Masses of ephemeral organisms called “sea-men” wash up on the West Coast every year in the form of a “blue tide,” but warmer seas are increasing their numbers.
From Oregon to California, blankets of blue, alien-looking creatures are washing up on rocky beaches. They are Velella velella, colonies of organisms with a hat-like body and dangling tentacles.
Captivating thousands along the US West Coast this week, much delight was in the air among beachgoers who gleefully posted pictures on social media. The blue tide is what they call it, although they do not always refer to the same abundance level.
Alien-looking creatures
Velellas, also called “sea-men,” are colonies of creatures of a certain freshwater class called hydrozoa. Though they look like one organism, they are not. They spend most of their lives in the open ocean, in the water column below them with tentacles that catch fish larvae or zooplankton, but they are integrated. One part of the colony is responsible for reproduction and another for breeding. Coral is another colonial organism, but it is rare to find such colonies on land, says Anya Stajner, a doctoral student at the Scripps Institution of Oceanography.
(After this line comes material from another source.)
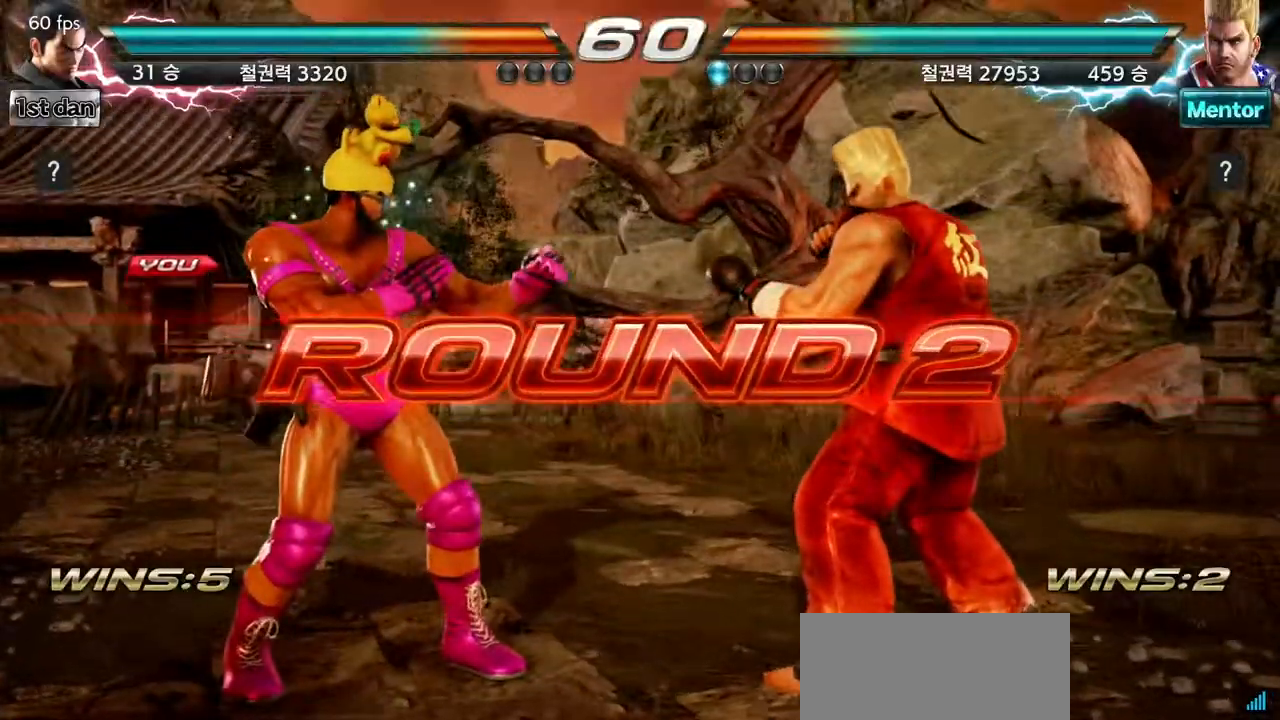
{"buttons": [], "left_stick": "center", "events": []}
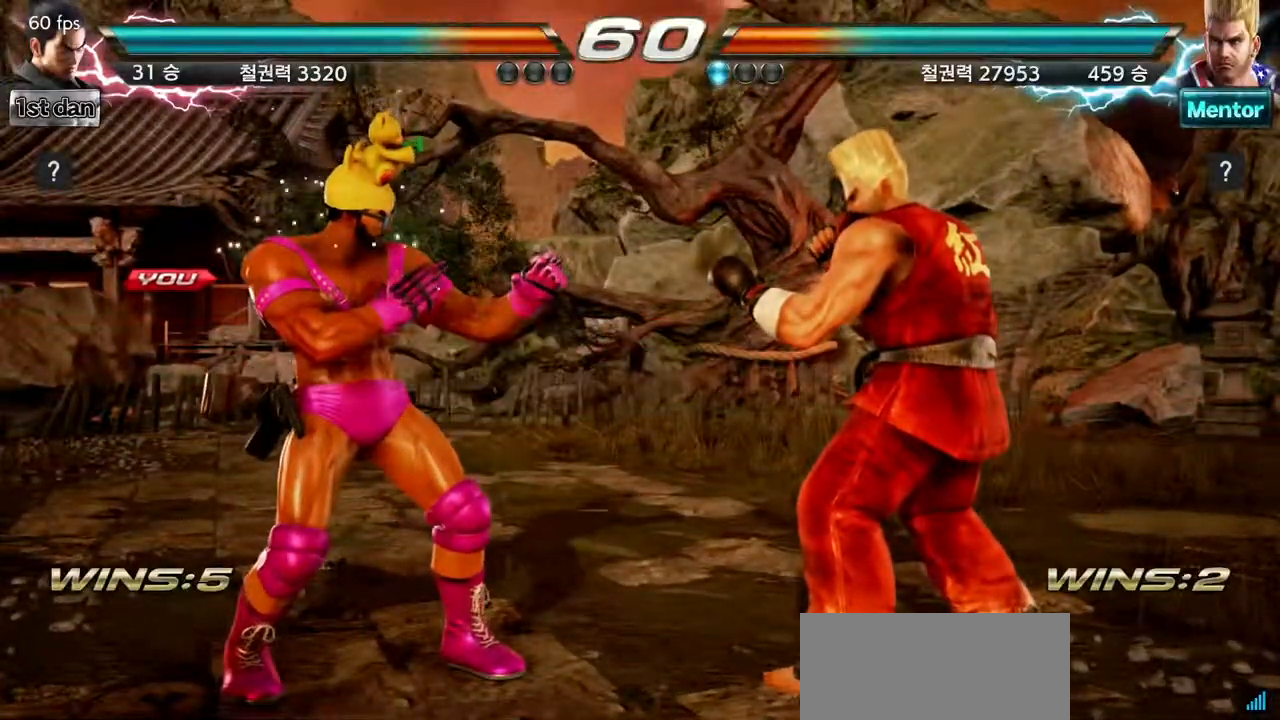
{"buttons": [], "left_stick": "center", "events": []}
There are a few theories about how the animals got their bright blue color. The interaction between air and ocean doesn’t offer them many places to hide from predators, such as the huge mola sunfish, which sucks on velella like it’s candy. Their color might help them cover themselves from the waves, Stajner says. Another advantage is that the color protects them from ultraviolet rays, which is a kind of sunscreen.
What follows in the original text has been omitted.